Work request A:
According to the text on Arctic methane, how much CH4 is estimated to exist as gas hydrate within and below the Arctic's subterranean and submerged permafrost?

Release of CH4 from hydrates in terrestrial and marine regions of the Arctic
The release of free inorganic CO2 and CH4 frozen in terrestrial soils and marine sediments, in addition to the dissolution of CH4 from gas hydrates (feedback pathways 14 in Fig. 4 and 4 in Fig. 5) as a result of permafrost thaw, are expected to proceed at a very slow pace. While there is uncertainty about the degree to which near surface permafrost will thaw, the thawing at greater depths due to the transfer of heat from the overlying atmosphere is likely to be a millennial-scale response. This disappearance of thick permafrost is most likely to occur in settings where the ice content is high and its vertical structure is exposed to the atmosphere and erosional runoff (e.g., along river banks).
We have estimated that between 5 and 195 Pg CH4 exists as gas hydrate within and below subterranean and submerged permafrost of the Arctic. A doubling of atmospheric CH4 concentration would require the release of an additional 50 Pg CH4 from all sources over the next 100 years (Archer 2007). Thus, it is conceivable that substantial release of CH4 from the melting of gas hydrate could influence the radiative forcing of climate. The northern coast of Siberia has been eroding for thousands of years and it is thought that this erosion has exposed hydrates to melting (Romankevich 1984). However, the erosion mechanism is not sufficient to support the release of a large amount of CH4 from the melting of gas hydrate, which would require increased melting at depth (Corell et al. 2008). The mechanism for this enhanced release has not been elucidated and it is unlikely that CH4 would reach the atmosphere through 0.2–1.2 km thick sections of sediment without significant oxidation (Corell et al. 2008).
How sensitive are carbon responses over the next 50 to 100 years?
Projections of C dynamics in the Arctic over the next 50 to 100 years have primarily been conducted through two types of modeling exercises: in uncoupled/partially coupled studies, and in fully coupled studies. The study of Zhuang et al. (2006), which focused on terrestrial responses of CO2 and CH4 north of 50° N from 1991 to 2100, is exemplary of the partially coupled studies. The study was driven by (1) atmospheric CO2 and climate projected by MIT's Integrated Global Systems Model (IGSM) for high, intermediate, and low scenarios of future anthropogenic emissions and (2) fire scenarios that assumed increases in annual area burned of 50%, 100%, and 150%. Similar to the studies of Balshi et al. (2007, 2009b), Zhuang et al. (2006) found that the change in C storage during the 21st century was highly dependent on assumptions about CO2 fertilization, with increases in C storage of up to 24 Pg C in simulations with CO2 fertilization and losses in C storage of up to nearly 50 Pg C in simulations with no CO2 fertilization. The loss of 50 Pg C is approximately 1000 g C/m2 and is about 7% of the current C content of CO2 in the atmosphere. Zhuang et al. (2006) also projected that net CH4 emissions would increase in all scenarios, with a doubling of CH4 emissions under the scenarios for high fossil fuel emissions.

Records to process:
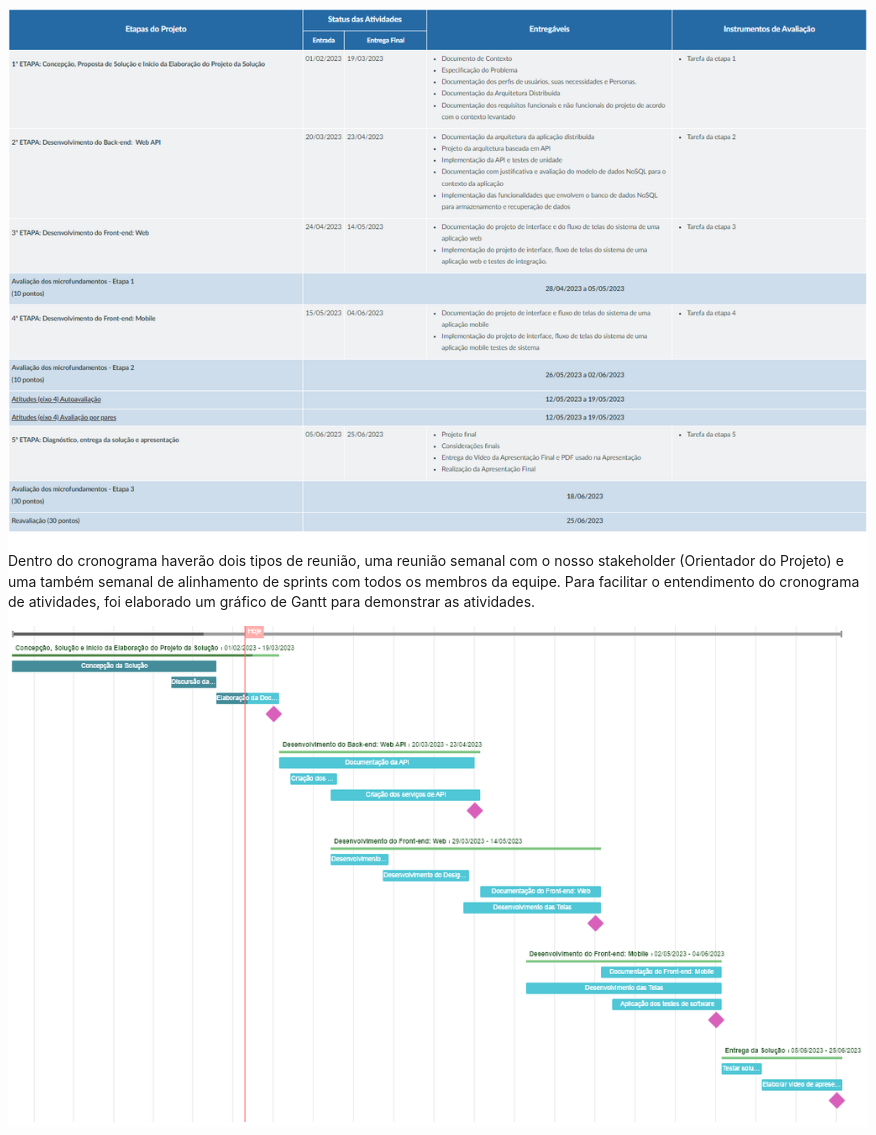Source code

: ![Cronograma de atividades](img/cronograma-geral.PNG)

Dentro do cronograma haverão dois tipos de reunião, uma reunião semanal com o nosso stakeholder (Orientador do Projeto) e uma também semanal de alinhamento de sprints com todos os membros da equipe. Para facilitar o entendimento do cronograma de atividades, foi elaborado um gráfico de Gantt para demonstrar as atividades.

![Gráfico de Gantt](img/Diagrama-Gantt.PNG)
--
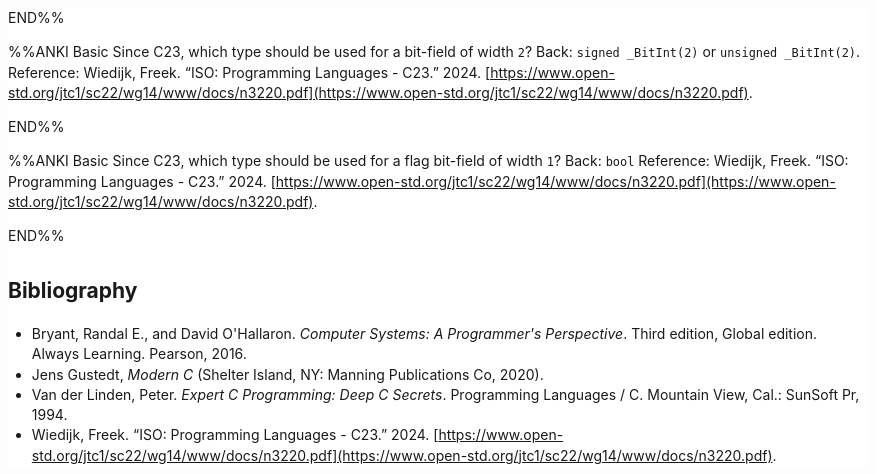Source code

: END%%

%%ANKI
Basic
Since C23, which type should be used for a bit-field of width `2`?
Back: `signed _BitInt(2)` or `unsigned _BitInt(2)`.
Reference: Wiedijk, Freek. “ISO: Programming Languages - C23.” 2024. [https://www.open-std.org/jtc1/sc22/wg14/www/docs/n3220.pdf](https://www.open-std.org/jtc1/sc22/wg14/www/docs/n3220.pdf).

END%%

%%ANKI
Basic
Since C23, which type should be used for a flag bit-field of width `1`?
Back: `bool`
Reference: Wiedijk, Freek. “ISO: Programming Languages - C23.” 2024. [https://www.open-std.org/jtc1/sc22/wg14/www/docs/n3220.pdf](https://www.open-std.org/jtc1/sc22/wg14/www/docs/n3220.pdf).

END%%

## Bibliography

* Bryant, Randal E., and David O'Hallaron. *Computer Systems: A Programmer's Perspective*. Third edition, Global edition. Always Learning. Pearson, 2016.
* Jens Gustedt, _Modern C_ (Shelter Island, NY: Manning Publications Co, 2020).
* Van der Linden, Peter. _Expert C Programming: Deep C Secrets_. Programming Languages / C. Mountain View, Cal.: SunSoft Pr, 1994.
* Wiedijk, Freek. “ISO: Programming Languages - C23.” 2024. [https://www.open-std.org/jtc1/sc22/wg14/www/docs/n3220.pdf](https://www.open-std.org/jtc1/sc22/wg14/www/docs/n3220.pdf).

Work request B:
Show each line in the records that contains the string "Programming". Case counts.

Exercise response A:
Between 5 and 195 Pg CH4.

Exercise response B:
Reference: Wiedijk, Freek. “ISO: Programming Languages - C23.” 2024. [https://www.open-std.org/jtc1/sc22/wg14/www/docs/n3220.pdf](https://www.open-std.org/jtc1/sc22/wg14/www/docs/n3220.pdf).
Reference: Wiedijk, Freek. “ISO: Programming Languages - C23.” 2024. [https://www.open-std.org/jtc1/sc22/wg14/www/docs/n3220.pdf](https://www.open-std.org/jtc1/sc22/wg14/www/docs/n3220.pdf).
* Van der Linden, Peter. _Expert C Programming: Deep C Secrets_. Programming Languages / C. Mountain View, Cal.: SunSoft Pr, 1994.
* Wiedijk, Freek. “ISO: Programming Languages - C23.” 2024. [https://www.open-std.org/jtc1/sc22/wg14/www/docs/n3220.pdf](https://www.open-std.org/jtc1/sc22/wg14/www/docs/n3220.pdf).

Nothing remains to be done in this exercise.